HS2 has polarised opinion ever since the decision to go ahead with the project was announced in January 2012. More than three years later (and despite an election result that means it is now almost certain to happen), the political controversy around the £50 billion high-speed rail link continues.
A quick glance at some HS2 headlines from last month shows the extent of the division in attitudes towards the project. While former transport secretary Andrew Adonis wrote an article for City AM that declared 'The HS2 debate is over: It's time to embrace the benefits', the Guardian published a collection of sceptical reader letters with the headline 'HS2 - why it's time to pull the plug on the fantasy'.
This dispute is essentially between those who believe HS2 can deliver the proposed economic benefits to the Midlands and the north of England, and those who believe the money should be spent on other infrastructure projects, such as improving local transport networks. But whatever your opinion on HS2, there is little doubt that the scope and scale of the project presents a major challenge for those involved in its delivery - including CIO James Findlay.
Collaboration through the supply chain
Last year, HS2 was looking for an online collaboration tool to support early-stage consultations with its many stakeholders and suppliers. Findlay selected Kahootz, via the government's G-Cloud framework, for our ability to provide secure, flexible and cost-effective online workspaces.
"Our supply chain is extensive and Kahootz is helping us provide our engineering teams and suppliers with as much flexibility as possible when engaging with them, while aligning all these activities with our cloud-based development strategy," Findlay told Computing in September 2014.
With the project effectively still in the design stage, 300 users across various divisions within HS2 are currently using Kahootz to aid collaboration with key stakeholders and suppliers. The organisation, even at this relatively early stage of its development, already has a large number of relationships with construction, IT and professional services providers to manage.
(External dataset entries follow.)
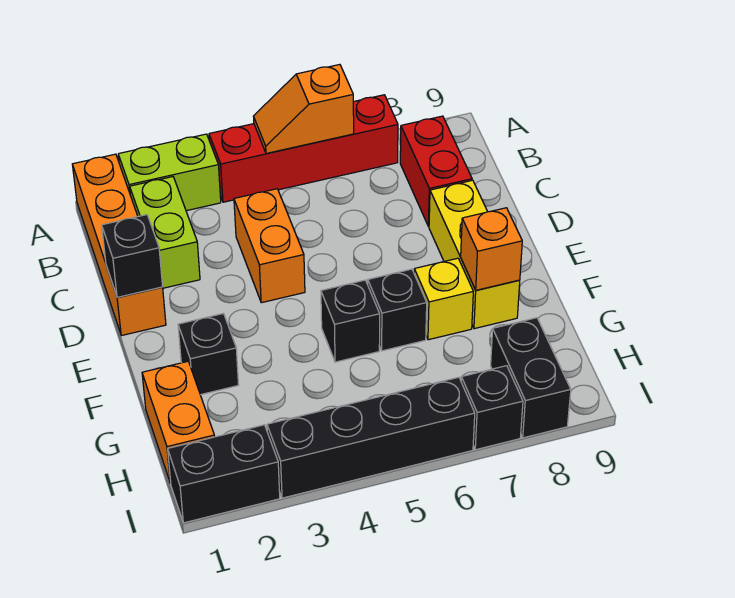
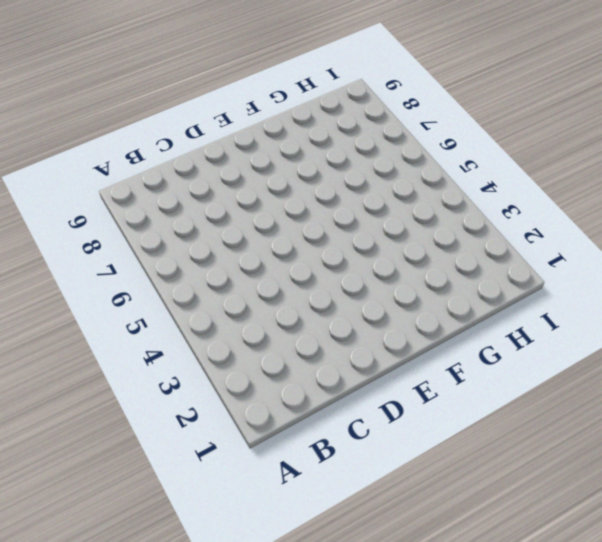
none -> orange 1x4 brick [72,154,166,336]
none -> lime 1x2 brick [118,134,221,211]
none -> red 1x4 brick [209,95,398,202]

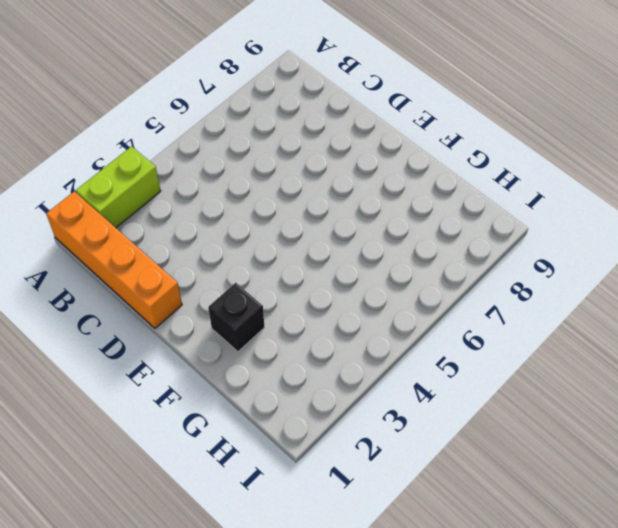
none -> red 1x4 brick [209,95,398,202]
none -> lime 1x2 brick [130,177,200,288]
none -> red 1x2 brick [400,116,472,227]

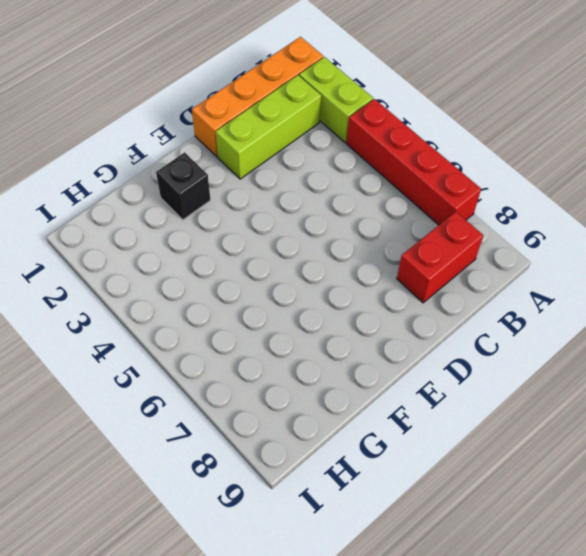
lime 1x3 brick [216,75,321,179] -> lime 1x2 brick [130,177,200,288]
none -> orange 1x2 brick [234,189,305,303]
none -> yellow 1x3 brick [429,180,520,329]
none -> black 1x1 brick [321,280,380,362]

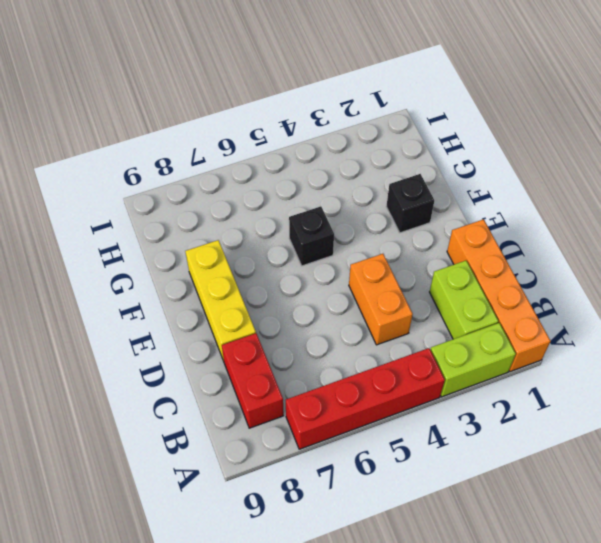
none -> black 1x1 brick [368,269,427,351]
none -> yellow 1x1 brick [414,258,473,340]
none -> orange 1x2 brick [142,361,215,483]

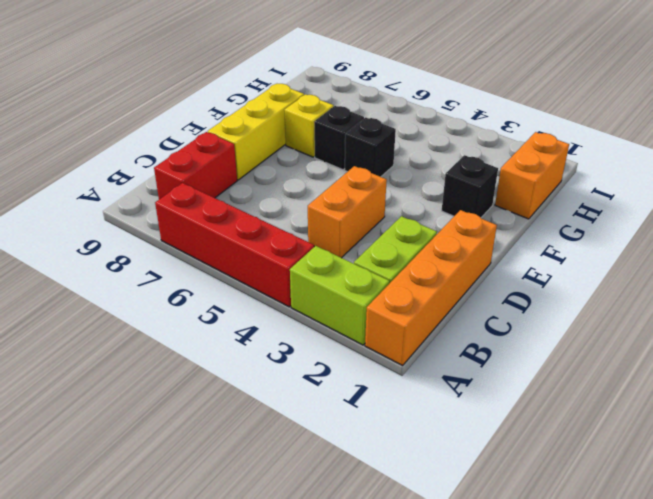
none -> black 1x2 brick [491,318,571,438]
none -> black 1x2 brick [168,425,280,523]
none -> black 1x4 brick [267,377,475,498]

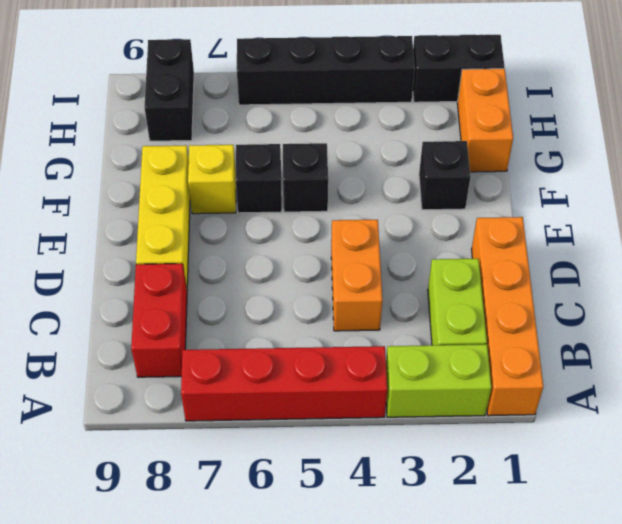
none -> black 1x1 brick [461,366,523,450]
none -> orange 1x2 slope [254,65,354,153]
none -> black 1x1 brick [102,215,163,297]

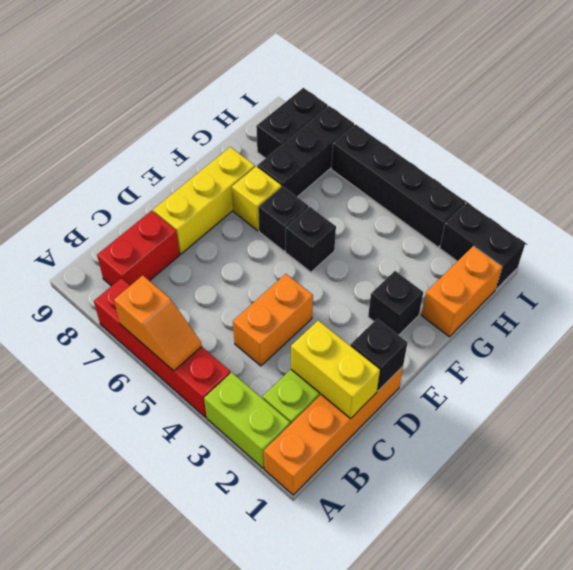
yellow 1x2 brick [291,320,380,419] -> none
black 1x3 brick [257,106,354,197] -> black 1x1 brick [461,366,523,450]
none -> orange 1x1 brick [461,208,522,290]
The number of users is expected to rise to about 3,000 once construction begins in 2017.
In a separate interview with Findlay last September, Computerworld UK revealed that HS2 procured Kahootz at a price of just £2 per user per user per month - certainly cost-effective online collaboration software for such a large organisation. "It’s a very good, secure method of providing significant collaboration, document and data exchanges between the organisation and the supply chain," the CIO explained.
Agility and innovation
Findlay is an enthusiastic supporter of the G-Cloud. He claims to be the first ever user of the framework and has praised its success in opening up areas of public sector business that were previously closed off to SMEs.
Across the public sector, the themes of agility and agile working have been moving up the agenda this year. Looking back on Findlay's comments to Computerworld UK in that context it's clear that he believes the flexibility and speed of procuring services from SMEs via G-Cloud can help organisations to achieve the level of agility they need to be successful.
"We’re new in relative terms and therefore haven’t got the same legacy challenges as other departments … We can be quick on implementation and move quickly, so we need people who can cope with rapid changes, ambiguity and innovation," he said.
Here at Kahootz, we're proud to offer our online collaboration platform to public sector bodies through the G-Cloud - and we aim to continue helping them to achieve organisational agility and innovation by using cloud technology.